What does the GPT-4 Vision “image instruction priority” behavior mean, and why does it matter?
Why is Torah’s open-source status significant for math reasoning?
What makes Fuyu 8B notable compared with many other multimodal models?
How does PlayHT’s low-latency speech change what AI conversations can feel like?
What are the main differences in the AI music generation options mentioned?

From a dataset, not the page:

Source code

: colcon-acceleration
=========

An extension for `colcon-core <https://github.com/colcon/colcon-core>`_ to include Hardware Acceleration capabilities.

How does the Microsoft Azure “idea-to-image” approach improve Stable Diffusion XL outputs?
Review Questions
- If an image contains conflicting instructions, what behavior should designers expect from GPT-4 Vision, and how could that affect prompt safety?
- How do open-source math agents like Torah change the way researchers and developers can test and deploy reasoning models?
- What practical advantage does sub-100ms multimodal inference (like Fuyu 8B) offer compared with slower image understanding systems?
Key Points
- 1
GPT-4 Vision can prioritize text instructions embedded inside an image over the user’s typed prompt, even when the two conflict.
- 2
The “image-first” behavior appears to be imperfect: under pressure, the model may acknowledge the visual content is handwritten text rather than the claimed image description.
- 3
Torah is an open-source reasoning agent for math that is reported to score competitively with GPT-4 on GSM8K and can be run locally.
- 4
Adapt AI Labs’ Fuyu 8B targets fast multimodal responses (under 100 milliseconds) and is described as small enough to potentially run on a phone.
- 5
PlayHT’s “PlayHT 2.0 Turbo” emphasizes real-time speech with about 300ms low latency and supports voice cloning for natural-feeling conversations.
- 6
AI music generation is splitting into different tradeoffs: 11 Labs emphasizes quality, while Refusion emphasizes ease of use and social discovery but with shorter outputs and heavier censorship.
- 7
Microsoft Azure’s GPT-4 Vision + Stable Diffusion XL pipeline improves text-to-image and image-to-image results by teaching better prompting through iterative training.